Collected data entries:

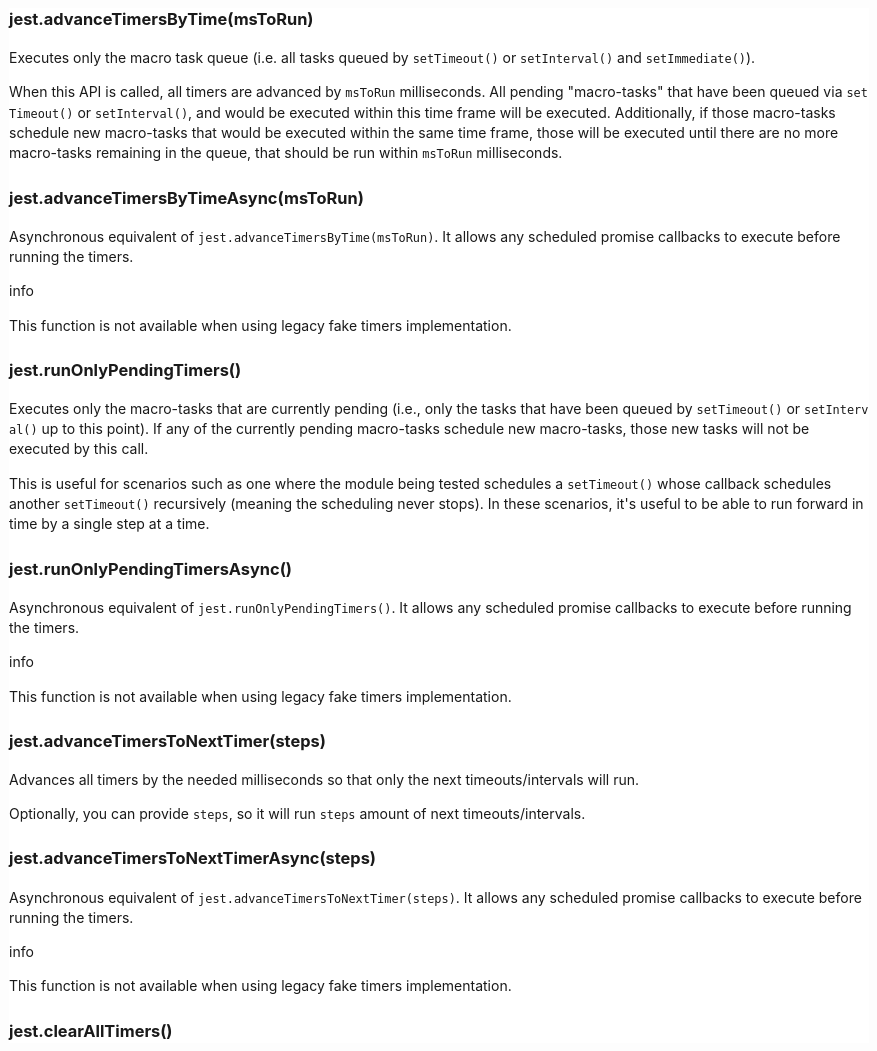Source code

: ### jest.advanceTimersByTime(msToRun)

Executes only the macro task queue (i.e. all tasks queued by `setTimeout()` or `setInterval()` and `setImmediate()`).

When this API is called, all timers are advanced by `msToRun` milliseconds. All pending "macro-tasks" that have been queued via `setTimeout()` or `setInterval()`, and would be executed within this time frame will be executed. Additionally, if those macro-tasks schedule new macro-tasks that would be executed within the same time frame, those will be executed until there are no more macro-tasks remaining in the queue, that should be run within `msToRun` milliseconds.

### jest.advanceTimersByTimeAsync(msToRun)

Asynchronous equivalent of `jest.advanceTimersByTime(msToRun)`. It allows any scheduled promise callbacks to execute before running the timers.

info

This function is not available when using legacy fake timers implementation.

### jest.runOnlyPendingTimers()

Executes only the macro-tasks that are currently pending (i.e., only the tasks that have been queued by `setTimeout()` or `setInterval()` up to this point). If any of the currently pending macro-tasks schedule new macro-tasks, those new tasks will not be executed by this call.

This is useful for scenarios such as one where the module being tested schedules a `setTimeout()` whose callback schedules another `setTimeout()` recursively (meaning the scheduling never stops). In these scenarios, it's useful to be able to run forward in time by a single step at a time.

### jest.runOnlyPendingTimersAsync()

Asynchronous equivalent of `jest.runOnlyPendingTimers()`. It allows any scheduled promise callbacks to execute before running the timers.

info

This function is not available when using legacy fake timers implementation.

### jest.advanceTimersToNextTimer(steps)

Advances all timers by the needed milliseconds so that only the next timeouts/intervals will run.

Optionally, you can provide `steps`, so it will run `steps` amount of next timeouts/intervals.

### jest.advanceTimersToNextTimerAsync(steps)

Asynchronous equivalent of `jest.advanceTimersToNextTimer(steps)`. It allows any scheduled promise callbacks to execute before running the timers.

info

This function is not available when using legacy fake timers implementation.

### jest.clearAllTimers()
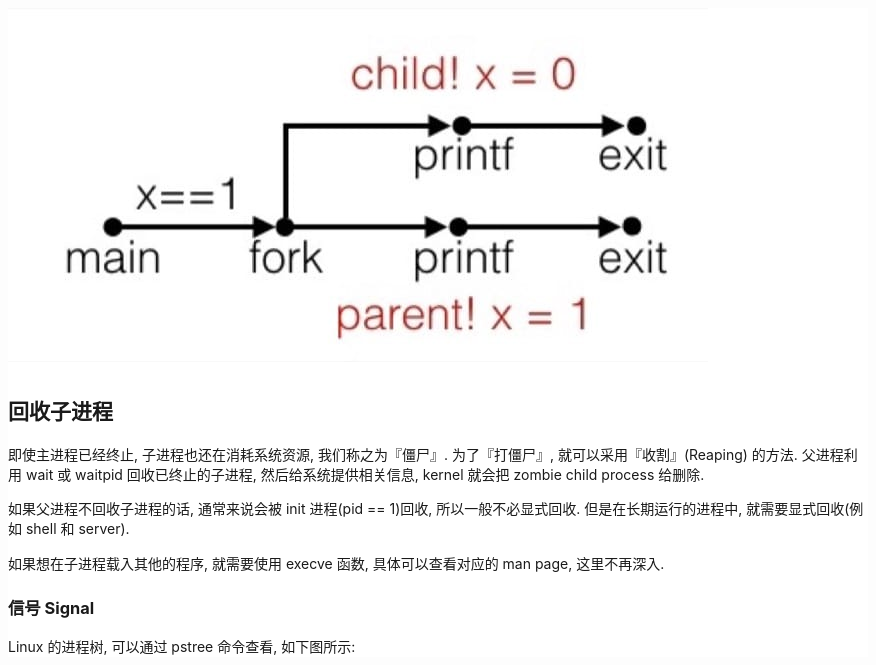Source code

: ![img](../../img/2019061409.jpg)

## 回收子进程

即使主进程已经终止, 子进程也还在消耗系统资源, 我们称之为『僵尸』. 为了『打僵尸』, 就可以采用『收割』(Reaping) 的方法. 父进程利用 wait 或 waitpid 回收已终止的子进程, 然后给系统提供相关信息, kernel 就会把 zombie child process 给删除. 

如果父进程不回收子进程的话, 通常来说会被 init 进程(pid == 1)回收, 所以一般不必显式回收. 但是在长期运行的进程中, 就需要显式回收(例如 shell 和 server). 

如果想在子进程载入其他的程序, 就需要使用 execve 函数, 具体可以查看对应的 man page, 这里不再深入. 

###  信号 Signal

Linux 的进程树, 可以通过 pstree 命令查看, 如下图所示: 
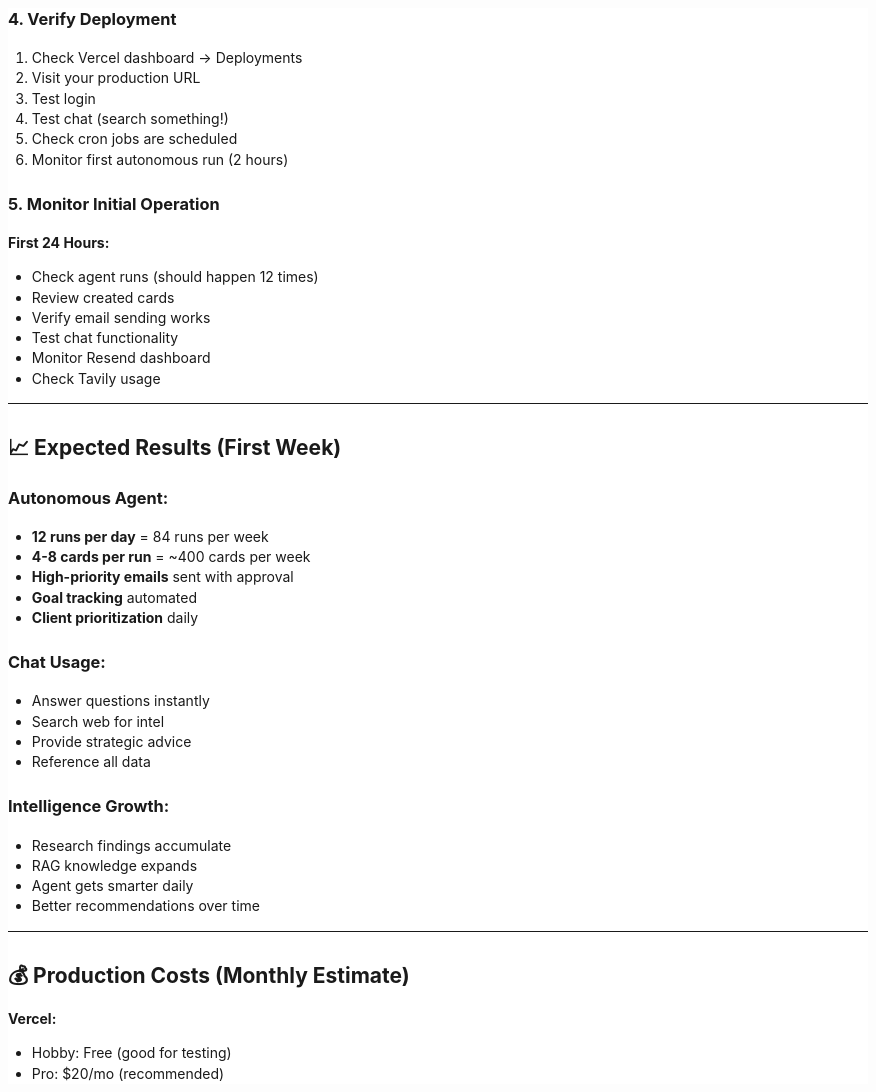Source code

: ### 4. Verify Deployment

1. Check Vercel dashboard → Deployments
2. Visit your production URL
3. Test login
4. Test chat (search something!)
5. Check cron jobs are scheduled
6. Monitor first autonomous run (2 hours)

### 5. Monitor Initial Operation

**First 24 Hours:**
- Check agent runs (should happen 12 times)
- Review created cards
- Verify email sending works
- Test chat functionality
- Monitor Resend dashboard
- Check Tavily usage

---

## 📈 Expected Results (First Week)

### Autonomous Agent:
- **12 runs per day** = 84 runs per week
- **4-8 cards per run** = ~400 cards per week
- **High-priority emails** sent with approval
- **Goal tracking** automated
- **Client prioritization** daily

### Chat Usage:
- Answer questions instantly
- Search web for intel
- Provide strategic advice
- Reference all data

### Intelligence Growth:
- Research findings accumulate
- RAG knowledge expands
- Agent gets smarter daily
- Better recommendations over time

---

## 💰 Production Costs (Monthly Estimate)

**Vercel:**
- Hobby: Free (good for testing)
- Pro: $20/mo (recommended)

> WHAT TO WORK ON
Arrange everything from the start of the material down to the line containing "Executes only the macro task", with both ends included, as a numbered list without the blank lines. Leave the pictures out of the answer.

> WRITTEN RESPONSE
1. Source code
2. : ### jest.advanceTimersByTime(msToRun)
3. Executes only the macro task queue (i.e. all tasks queued by `setTimeout()` or `setInterval()` and `setImmediate()`).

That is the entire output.